Die Geschichte lässt sich allerdings so nicht auf die Schweiz
übertragen. Hier liegt die touristische Erschliessung (und die damit
verbundenen industrielle Kolonialisierung) viel weiter zurück. Längst
hat sich ein eher emotionsloses, durchrationalisiertes und was die
arbeitsintensiven Bereiche der Gastfreundschaft anbelangt,
outgesourctes Geschäft entwickelt, wo identifikatorische Momente
höchstens im Marketing eine Rolle spielen. Ansonsten sind die
Davoser, St. Moritzer und Zermatter Städter, die sich nach Zürich,
London und Miami ausrichten.
Die Themenstränge oder Erzählungen die mich im ganzen Komplex
Backstage* Tourismus interessieren betreffen denn auch eher
Zwischenzonen oder Berührungsflächen, z.B. das Zusammentreffen von
Tourismus und Migration auf den unterschiedlichen Levels
(migrantische Arbeitskräften im Tourismusgewerbe, Tourist als
migrantische Strategie, um in den Schengenraum zu gelangen, gemeinsam
Benutzte Infrastrukturen wie z.B. Hotels in der Türkei die
gleichzeitig Badegäste und für die Abschiebung inhaftierte Migranten
beherbergen) oder die Verbindungen, welche zwischen Kultur- und
Freizeitindustrie und Tourismus entstehen und vielerorts als
(einzige) Perspektive für eine wirtschaftlich erfolgreiche Zukunft
gehandelt wird und inwiefern sich solche Modell optimal einfügen in
den nach neoliberalen Kriterien laufenden Umbau der Wirtschaft
(Prekarisierung von Arbeit, Minijobs, Saison- bzw. Projektstrukturen
auf der einen und Auflösung von geregelter Arbeit und Freizeit,
Ich-Konsum etc. auf der andern Seite). Ein weiterer spannender Aspekt
scheint mir an der Stelle die Frage, wie der Tourismus als Schule für
einen spezifisch rationalisierten Umgang mit andern Kulturen
(interkulturelle Kompetenz) und die Globalisierung der Eliten
zusammenwirken.
Ein weiterer Interessanter Gedanke tauchte am Workshop auf, im
Zusammenhang mit den “Leichen in Österreichs Alpen", dem
authentischen Community Aktivist in der Bronx und den Karneval-Mauren
die in einem Folklorespektakel für die Touristen an der Spanischen
Küste von den Karneval-Christen geschlagen werden.

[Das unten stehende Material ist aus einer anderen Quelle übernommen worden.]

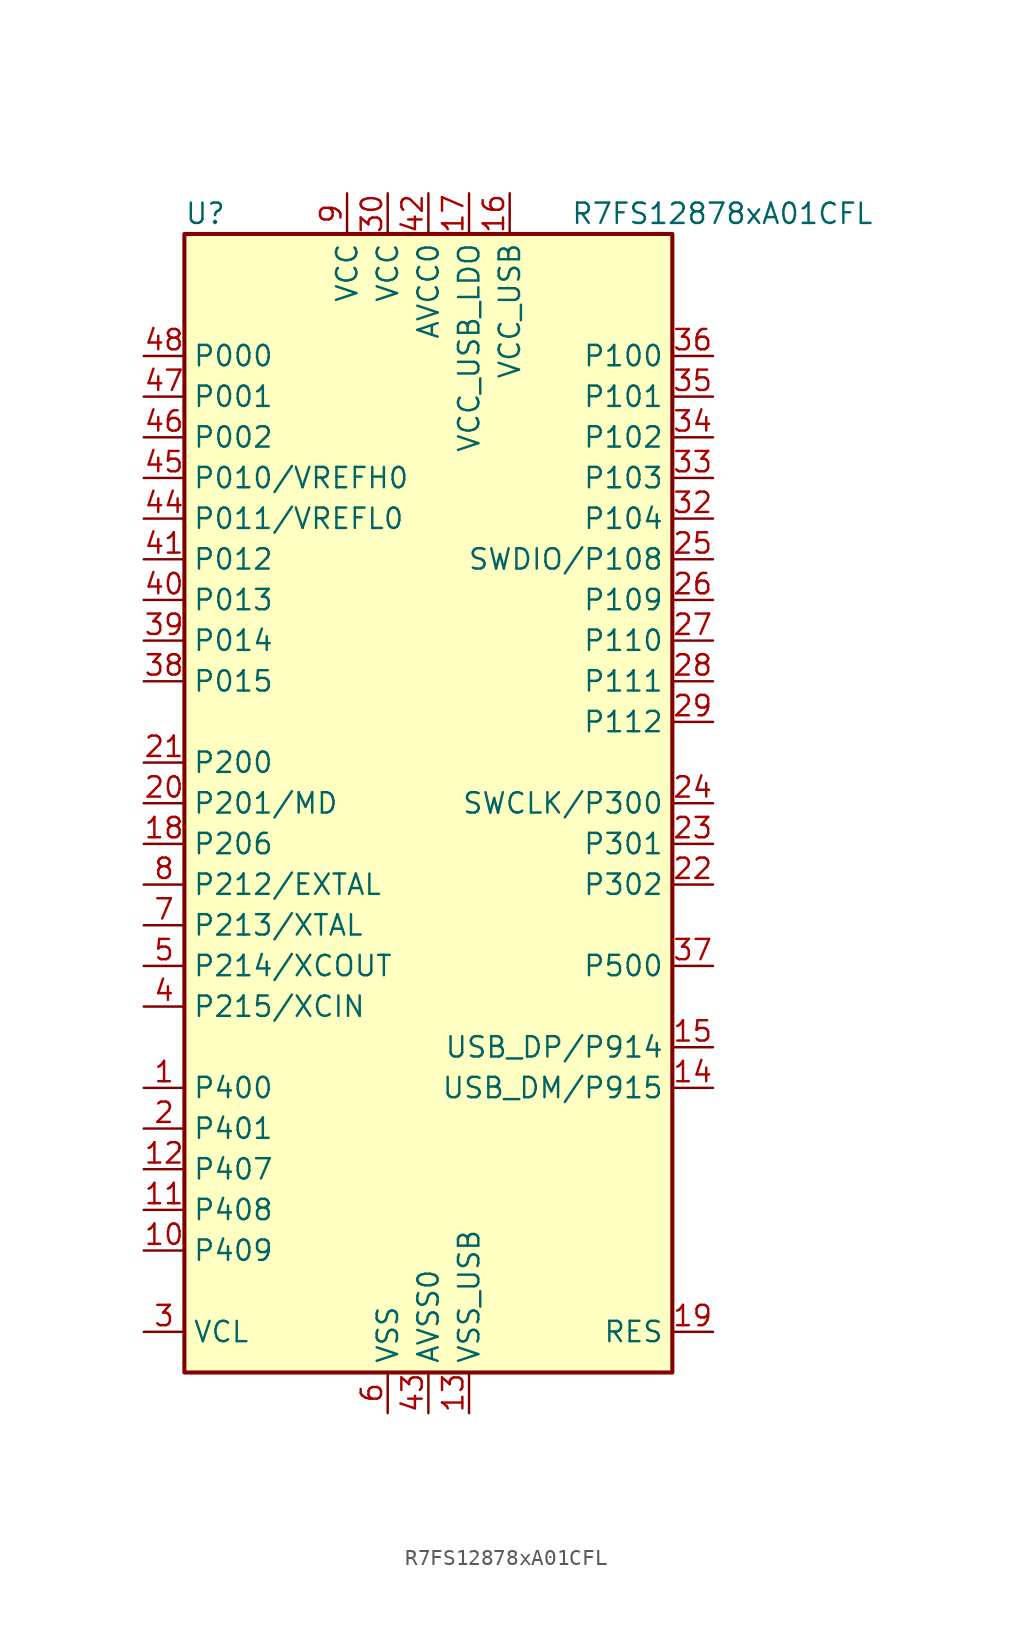
<source format=kicad_sym>
(kicad_symbol_lib
  (version 20231120)
  (generator "kicad_symbol_editor")
  (generator_version "8.0")
  (symbol "R7FS12878xA01CFL"
    (property "Reference" "U"
      (at -15.24 36.83 0)
      (effects (font (size 1.27 1.27)) (justify left)))
    (property "Value" "R7FS12878xA01CFL"
      (at 8.89 36.83 0)
      (effects (font (size 1.27 1.27)) (justify left)))
    (symbol "R7FS12878xA01CFL_0_1"
      (rectangle (start -15.24 -35.56) (end 15.24 35.56) (stroke (width 0.254) (type default)) (fill (type background))))
    (symbol "R7FS12878xA01CFL_1_1"
      (pin bidirectional line (at -17.78 -17.78 0) (length 2.54) (name "P400" (effects (font (size 1.27 1.27)))) (number "1" (effects (font (size 1.27 1.27)))))
      (pin bidirectional line (at -17.78 -27.94 0) (length 2.54) (name "P409" (effects (font (size 1.27 1.27)))) (number "10" (effects (font (size 1.27 1.27)))))
      (pin bidirectional line (at -17.78 -25.4 0) (length 2.54) (name "P408" (effects (font (size 1.27 1.27)))) (number "11" (effects (font (size 1.27 1.27)))))
      (pin bidirectional line (at -17.78 -22.86 0) (length 2.54) (name "P407" (effects (font (size 1.27 1.27)))) (number "12" (effects (font (size 1.27 1.27)))))
      (pin power_in line (at 2.54 -38.1 90) (length 2.54) (name "VSS_USB" (effects (font (size 1.27 1.27)))) (number "13" (effects (font (size 1.27 1.27)))))
      (pin bidirectional line (at 17.78 -17.78 180) (length 2.54) (name "USB_DM/P915" (effects (font (size 1.27 1.27)))) (number "14" (effects (font (size 1.27 1.27)))))
      (pin bidirectional line (at 17.78 -15.24 180) (length 2.54) (name "USB_DP/P914" (effects (font (size 1.27 1.27)))) (number "15" (effects (font (size 1.27 1.27)))))
      (pin power_in line (at 5.08 38.1 270) (length 2.54) (name "VCC_USB" (effects (font (size 1.27 1.27)))) (number "16" (effects (font (size 1.27 1.27)))))
      (pin power_in line (at 2.54 38.1 270) (length 2.54) (name "VCC_USB_LDO" (effects (font (size 1.27 1.27)))) (number "17" (effects (font (size 1.27 1.27)))))
      (pin bidirectional line (at -17.78 -2.54 0) (length 2.54) (name "P206" (effects (font (size 1.27 1.27)))) (number "18" (effects (font (size 1.27 1.27)))))
      (pin input line (at 17.78 -33.02 180) (length 2.54) (name "RES" (effects (font (size 1.27 1.27)))) (number "19" (effects (font (size 1.27 1.27)))))
      (pin bidirectional line (at -17.78 -20.32 0) (length 2.54) (name "P401" (effects (font (size 1.27 1.27)))) (number "2" (effects (font (size 1.27 1.27)))))
      (pin bidirectional line (at -17.78 0 0) (length 2.54) (name "P201/MD" (effects (font (size 1.27 1.27)))) (number "20" (effects (font (size 1.27 1.27)))))
      (pin bidirectional line (at -17.78 2.54 0) (length 2.54) (name "P200" (effects (font (size 1.27 1.27)))) (number "21" (effects (font (size 1.27 1.27)))))
      (pin bidirectional line (at 17.78 -5.08 180) (length 2.54) (name "P302" (effects (font (size 1.27 1.27)))) (number "22" (effects (font (size 1.27 1.27)))))
      (pin bidirectional line (at 17.78 -2.54 180) (length 2.54) (name "P301" (effects (font (size 1.27 1.27)))) (number "23" (effects (font (size 1.27 1.27)))))
      (pin bidirectional line (at 17.78 0 180) (length 2.54) (name "SWCLK/P300" (effects (font (size 1.27 1.27)))) (number "24" (effects (font (size 1.27 1.27)))))
      (pin bidirectional line (at 17.78 15.24 180) (length 2.54) (name "SWDIO/P108" (effects (font (size 1.27 1.27)))) (number "25" (effects (font (size 1.27 1.27)))))
      (pin bidirectional line (at 17.78 12.7 180) (length 2.54) (name "P109" (effects (font (size 1.27 1.27)))) (number "26" (effects (font (size 1.27 1.27)))))
      (pin bidirectional line (at 17.78 10.16 180) (length 2.54) (name "P110" (effects (font (size 1.27 1.27)))) (number "27" (effects (font (size 1.27 1.27)))))
      (pin bidirectional line (at 17.78 7.62 180) (length 2.54) (name "P111" (effects (font (size 1.27 1.27)))) (number "28" (effects (font (size 1.27 1.27)))))
      (pin bidirectional line (at 17.78 5.08 180) (length 2.54) (name "P112" (effects (font (size 1.27 1.27)))) (number "29" (effects (font (size 1.27 1.27)))))
      (pin passive line (at -17.78 -33.02 0) (length 2.54) (name "VCL" (effects (font (size 1.27 1.27)))) (number "3" (effects (font (size 1.27 1.27)))))
      (pin power_in line (at -2.54 38.1 270) (length 2.54) (name "VCC" (effects (font (size 1.27 1.27)))) (number "30" (effects (font (size 1.27 1.27)))))
      (pin passive line (at -2.54 -38.1 90) (length 2.54) hide (name "VSS" (effects (font (size 1.27 1.27)))) (number "31" (effects (font (size 1.27 1.27)))))
      (pin bidirectional line (at 17.78 17.78 180) (length 2.54) (name "P104" (effects (font (size 1.27 1.27)))) (number "32" (effects (font (size 1.27 1.27)))))
      (pin bidirectional line (at 17.78 20.32 180) (length 2.54) (name "P103" (effects (font (size 1.27 1.27)))) (number "33" (effects (font (size 1.27 1.27)))))
      (pin bidirectional line (at 17.78 22.86 180) (length 2.54) (name "P102" (effects (font (size 1.27 1.27)))) (number "34" (effects (font (size 1.27 1.27)))))
      (pin bidirectional line (at 17.78 25.4 180) (length 2.54) (name "P101" (effects (font (size 1.27 1.27)))) (number "35" (effects (font (size 1.27 1.27)))))
      (pin bidirectional line (at 17.78 27.94 180) (length 2.54) (name "P100" (effects (font (size 1.27 1.27)))) (number "36" (effects (font (size 1.27 1.27)))))
      (pin bidirectional line (at 17.78 -10.16 180) (length 2.54) (name "P500" (effects (font (size 1.27 1.27)))) (number "37" (effects (font (size 1.27 1.27)))))
      (pin bidirectional line (at -17.78 7.62 0) (length 2.54) (name "P015" (effects (font (size 1.27 1.27)))) (number "38" (effects (font (size 1.27 1.27)))))
      (pin bidirectional line (at -17.78 10.16 0) (length 2.54) (name "P014" (effects (font (size 1.27 1.27)))) (number "39" (effects (font (size 1.27 1.27)))))
      (pin bidirectional line (at -17.78 -12.7 0) (length 2.54) (name "P215/XCIN" (effects (font (size 1.27 1.27)))) (number "4" (effects (font (size 1.27 1.27)))))
      (pin bidirectional line (at -17.78 12.7 0) (length 2.54) (name "P013" (effects (font (size 1.27 1.27)))) (number "40" (effects (font (size 1.27 1.27)))))
      (pin bidirectional line (at -17.78 15.24 0) (length 2.54) (name "P012" (effects (font (size 1.27 1.27)))) (number "41" (effects (font (size 1.27 1.27)))))
      (pin power_in line (at 0 38.1 270) (length 2.54) (name "AVCC0" (effects (font (size 1.27 1.27)))) (number "42" (effects (font (size 1.27 1.27)))))
      (pin power_in line (at 0 -38.1 90) (length 2.54) (name "AVSS0" (effects (font (size 1.27 1.27)))) (number "43" (effects (font (size 1.27 1.27)))))
      (pin bidirectional line (at -17.78 17.78 0) (length 2.54) (name "P011/VREFL0" (effects (font (size 1.27 1.27)))) (number "44" (effects (font (size 1.27 1.27)))))
      (pin bidirectional line (at -17.78 20.32 0) (length 2.54) (name "P010/VREFH0" (effects (font (size 1.27 1.27)))) (number "45" (effects (font (size 1.27 1.27)))))
      (pin bidirectional line (at -17.78 22.86 0) (length 2.54) (name "P002" (effects (font (size 1.27 1.27)))) (number "46" (effects (font (size 1.27 1.27)))))
      (pin bidirectional line (at -17.78 25.4 0) (length 2.54) (name "P001" (effects (font (size 1.27 1.27)))) (number "47" (effects (font (size 1.27 1.27)))))
      (pin bidirectional line (at -17.78 27.94 0) (length 2.54) (name "P000" (effects (font (size 1.27 1.27)))) (number "48" (effects (font (size 1.27 1.27)))))
      (pin bidirectional line (at -17.78 -10.16 0) (length 2.54) (name "P214/XCOUT" (effects (font (size 1.27 1.27)))) (number "5" (effects (font (size 1.27 1.27)))))
      (pin power_in line (at -2.54 -38.1 90) (length 2.54) (name "VSS" (effects (font (size 1.27 1.27)))) (number "6" (effects (font (size 1.27 1.27)))))
      (pin bidirectional line (at -17.78 -7.62 0) (length 2.54) (name "P213/XTAL" (effects (font (size 1.27 1.27)))) (number "7" (effects (font (size 1.27 1.27)))))
      (pin bidirectional line (at -17.78 -5.08 0) (length 2.54) (name "P212/EXTAL" (effects (font (size 1.27 1.27)))) (number "8" (effects (font (size 1.27 1.27)))))
      (pin power_in line (at -5.08 38.1 270) (length 2.54) (name "VCC" (effects (font (size 1.27 1.27)))) (number "9" (effects (font (size 1.27 1.27))))))))
</source>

Begehrensproduktion und der Verkauf von Begehren müssten nochmals auf
ihre tribalistischen Motive hin untersucht werden. Nicht einfach
alles und z.B. jeder Ort lässt sich zur Attraktion erklären, zum
Markenzeichen machen und verkaufen (siehe Wöhler). Im Grunde wird
immer an einer Stelle reale Lebensenergie vermarktet (um nicht zu
sagen ausgebeutet), etwa in Form von (unterbezahlter)
Gastfreundschaft, als folkloristisch konditioniertes Soziales oder
gleich als Vermarktung des Grauens und des nicht selten
lebensbedrohlichen Thrills, etwa im Dark Tourism und Adventure
Tourism. Die davon Betroffenen können sich manchmal gut arrangieren
in anderen Fällen sind sie dem Zugriff auf vitale Ressourcen und
Lebensgrundlagen völlig ausgeliefert. (Das wäre vielleicht eine
Möglichkeit, die Alpen und die Südsee doch zusammenzusehen.)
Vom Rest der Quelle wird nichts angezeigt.